Women coaches and athletes will gather in Oceanside Saturday to mark the 40th anniversary of Title IX, which banned sex discrimination in education and federal programs.

OCEANSIDE (CNS) - Women coaches and athletes will gather in Oceanside Saturday to mark the 40th anniversary of Title IX, which banned sex discrimination in education and federal programs.

Title IX's biggest effect has been on sports funding for girls and women. Among those scheduled to attend the 4 p.m. event at Oceanside Pier Amphitheatre are Mary Alice Hill, a former athletic director at San Diego State University and now a motivational speaker; Judy Sweet, a former athletic director at UC San Diego and NCAA vice president; Milena Glusac, a champion long-distance runner at Fallbrook High School and now a marathoner; and Kathy Kinane, who ran the marathon in the 1984 Olympics.

Hill was the only woman to run a Division 1 athletic department when she was at SDSU in the mid-1980s.

According to one study cited by Forbes magazine, girls participating in sports rose from one in 27 when Title IX was adopted in 1972 to one in four just six years later.

-.-.-

### WRITTEN INSTRUCTION 1:
Please tally the lines of the records below that contain the string "Question", with case counting, and give only the number.

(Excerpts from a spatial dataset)
-.-.-

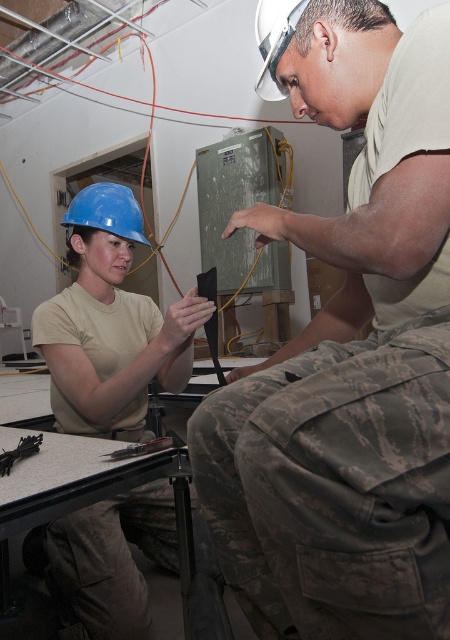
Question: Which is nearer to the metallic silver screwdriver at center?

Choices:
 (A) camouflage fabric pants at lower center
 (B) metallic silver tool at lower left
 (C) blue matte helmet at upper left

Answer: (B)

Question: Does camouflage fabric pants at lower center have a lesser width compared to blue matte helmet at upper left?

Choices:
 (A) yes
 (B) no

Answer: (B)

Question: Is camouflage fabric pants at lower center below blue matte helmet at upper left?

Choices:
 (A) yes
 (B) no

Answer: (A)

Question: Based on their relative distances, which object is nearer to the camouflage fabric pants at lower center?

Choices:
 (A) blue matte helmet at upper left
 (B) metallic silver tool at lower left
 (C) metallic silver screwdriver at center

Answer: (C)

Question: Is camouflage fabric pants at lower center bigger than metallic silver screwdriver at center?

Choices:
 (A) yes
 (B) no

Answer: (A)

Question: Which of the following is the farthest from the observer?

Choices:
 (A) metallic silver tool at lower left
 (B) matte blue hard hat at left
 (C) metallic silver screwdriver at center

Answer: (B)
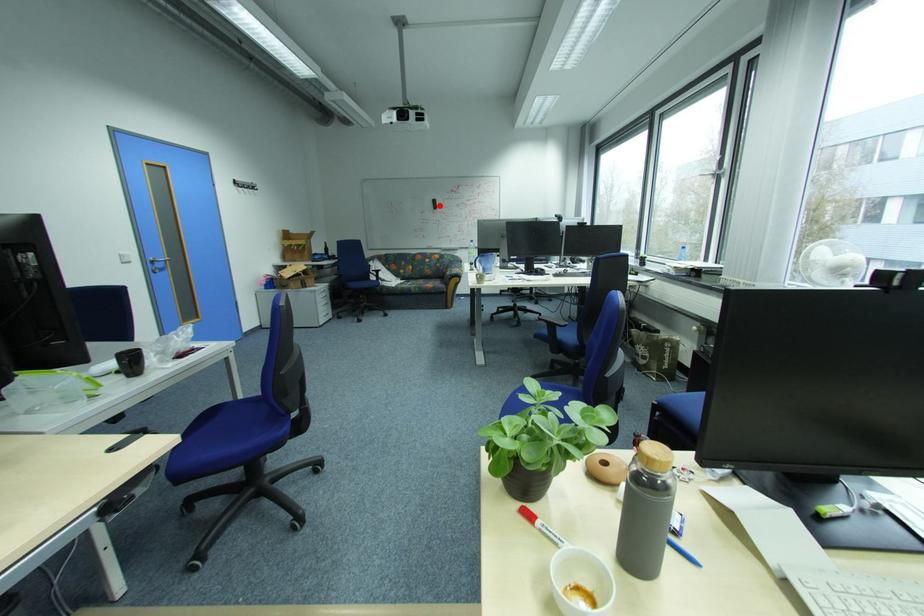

-.-.-

### WRITTEN INSTRUCTION 2:
Write out the part of the Title IX article starting with "OCEANSIDE (CNS) - Women" and going on through "the 1984 Olympics.".

### OUTPUT 1:
6

### OUTPUT 2:
OCEANSIDE (CNS) - Women coaches and athletes will gather in Oceanside Saturday to mark the 40th anniversary of Title IX, which banned sex discrimination in education and federal programs.

Title IX's biggest effect has been on sports funding for girls and women. Among those scheduled to attend the 4 p.m. event at Oceanside Pier Amphitheatre are Mary Alice Hill, a former athletic director at San Diego State University and now a motivational speaker; Judy Sweet, a former athletic director at UC San Diego and NCAA vice president; Milena Glusac, a champion long-distance runner at Fallbrook High School and now a marathoner; and Kathy Kinane, who ran the marathon in the 1984 Olympics.